As we all try to adapt to new healthcare rules and regulations, the healthcare software industry is in a feeding frenzy.
Armed with a mandate to acquire an EHR system, agencies are “ripe for the picking”.
The Software Selection Process – What you need to know
Be on the lookout for three types of vendors, all of whom claim that their solution set will “save you time and money and increase performance”:
- Vendors who don’t have EHR software but will “build” one for you.
- Vendors who don’t have EHR software but have recast their “practice management software” as an “EHR” system.
- Vendors who have EHR software.
Rather than try to evaluate the merits of the different software solutions, most agencies simply give up and hire a consultant. This changes nothing because the decision point has simply shifted from software/vendor selection to selection of a consultant. Any consultant you hire will also claim that they will “save you time and money and increase performance”.
Regardless of what course of action you take, at the end of the day, there is “no-free-lunch”. You need to document your agency strategic objectives and then select a software system on the basis of its ability to support these objectives. Writing an RFP that launches a “features war” across vendors and ends up with a selection on the basis of who has the most installations will not work because no vendor at present meets all of the requirements for “ongoing meaningful use”.
Why do you want an EHR?
Let’s start with some basics – do you want an EHR in order to get a one-time incentive OR is it perhaps not more important to “save time and money and increase performance” on a daily basis going forward? This is not a difficult question, because you can have both.
Quantifying Potential Savings
Since all vendor solution sets claim to “save you time and money and increase performance”, try calling their bluff by establishing some metrics and ask them to help you quantify the potential savings. Include the results of your findings in the vendor contract.
Quantify the time required with the proposed system to:
- Respond to an incoming phone call, record basic demographics on your agency face sheets, do some screening using a non-trivial triage algorithm and reach a decision whether to accept or refer (3 minutes versus 10 makes a big difference over the long haul).
- Book an initial appointment with a provider who is willing/able to attend to the specific needs of a patient across a provider list of say 50 providers, each of which host different event types at different times of day at different locations. If the proposed Scheduler does not accommodate pre-scheduling of clustered events, e.g. six 10-minute med checks back-to-back, don’t waste any more of your time on the solution set you are looking at.
- Count the keystrokes required to retrieve a patient record, determine what the next care step is for this patient and document the intervention at this step using forms that are appropriate for the care step. More than 5 key strokes probably mean you are working with older technology.
- Record data relating to a typical 10-15 page initial assessment where one healthcare professional starts to perform the assessment, then goes off shift, leaving a second healthcare professional to complete the assessment. Examine closely how the handoff takes place e.g. does the second user have to “break glass”.
- What capability does the proposed system have for automatic allocation of tasks across agency staff with the obvious objective of being able to handle current transaction volume with less staff, or processing an increased volume of transactions with current staffing levels?
- What percent reduction will the agency see in terms of clinical/admin errors with the proposed system and what will be the annual dollar savings for, say, a 30% reduction in clinical/admin errors? How exactly will the proposed system “reduce errors”?

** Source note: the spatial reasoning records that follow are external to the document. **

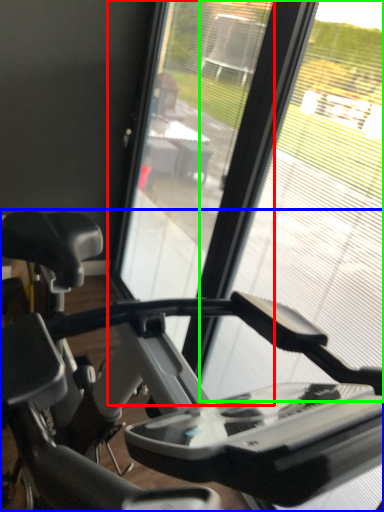
Question: Estimate the real-world distances between objects in this image. Which object is closer to screen door (highlighted by a red box), stationary bicycle (highlighted by a blue box) or glass window (highlighted by a green box)?

Choices:
 (A) stationary bicycle
 (B) glass window

Answer: (B)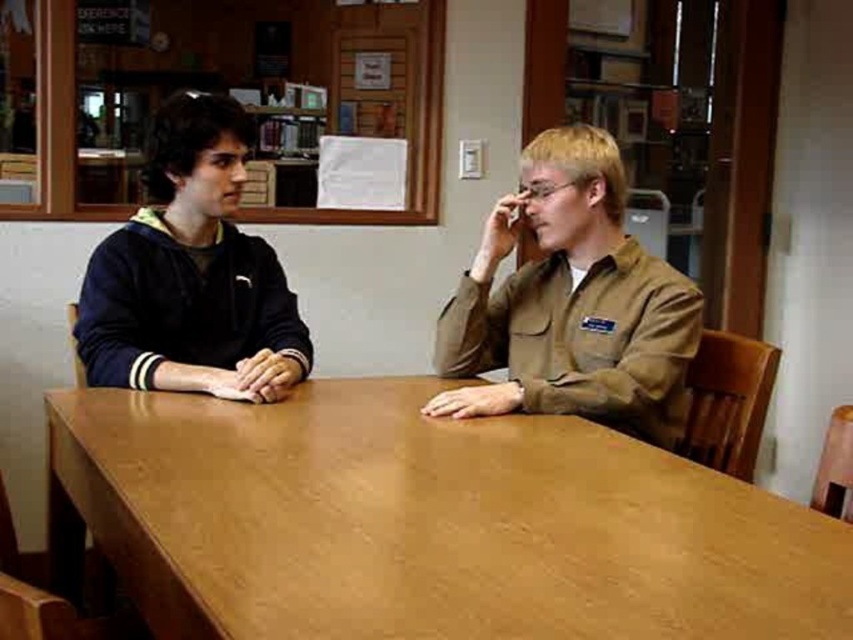
Is brown cotton shirt at right smaller than dark blue fleece at left?

Incorrect, brown cotton shirt at right is not smaller in size than dark blue fleece at left.

Can you confirm if brown cotton shirt at right is wider than dark blue fleece at left?

Indeed, brown cotton shirt at right has a greater width compared to dark blue fleece at left.

Find the location of a particular element. Image resolution: width=853 pixels, height=640 pixels. brown cotton shirt at right is located at coordinates pos(572,301).

Locate an element on the screen. brown cotton shirt at right is located at coordinates (572, 301).

Can you confirm if brown wood table at center is wider than brown cotton shirt at right?

Correct, the width of brown wood table at center exceeds that of brown cotton shirt at right.

Can you confirm if brown wood table at center is bigger than brown cotton shirt at right?

Yes.

Find the location of `brown wood table at center`. brown wood table at center is located at coordinates (422, 524).

In the scene shown: Is brown wood table at center positioned at the back of dark blue fleece at left?

No, it is in front of dark blue fleece at left.

Is point (57, 410) positioned before point (196, 150)?

Yes, it is in front of point (196, 150).

Which is behind, point (734, 536) or point (244, 278)?

The point (244, 278) is behind.

This screenshot has width=853, height=640. Find the location of `brown wood table at center`. brown wood table at center is located at coordinates (422, 524).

- How will the proposed system simplify progress note recording for, say, a group session scenario where different providers write up individual patient progress notes and one provider writes up the group session note?
- To what extent does the proposed system replicate the “good” features of old paper “charts”? i.e. Does the proposed system allow users to view data, as it was, on the form versions that were in use at the time the data was collected, complete with date/timestamps and signatures? Is there both a longitudinal as well as an episodic history?
If you are in the market for acquisition of an EHR system, you basically have three contracting options:
- No contract. Acquire an open source EHR system and take on the task of customizing it and carrying out ongoing maintenance on your own. Your agency could end up being an IT organization that provides healthcare services as a sideline.
- Buy or rent a “practice management system” that you can use as-is or have the system customized by the vendor or an independent consulting firm. Unless you spend a lot of time and money on customization, you will end up changing the way you deliver healthcare delivery services to accommodate the way the system “works”.
- Buy or rent a “workflow management system” that lets you put your clinical and administrative “best practices” in-line and have the software system guide the processing of patients. You will end up with software that mirrors your agency “best practices”. No more/no fewer steps than what you know you need to efficiently run your agency.
The benefits of Option 3 are obvious:
- Agency “best practices” become the “application” – you end up with software that does no more/no less than what you want it to do.
- Improved performance (staff efficiency, patient throughput, and compliance with internal/external rules & regulations are increased, and administrative/clinical errors are reduced).
- No customization is required. (Implementation time/costs are greatly reduced.)
- Ongoing maintenance fees are reduced.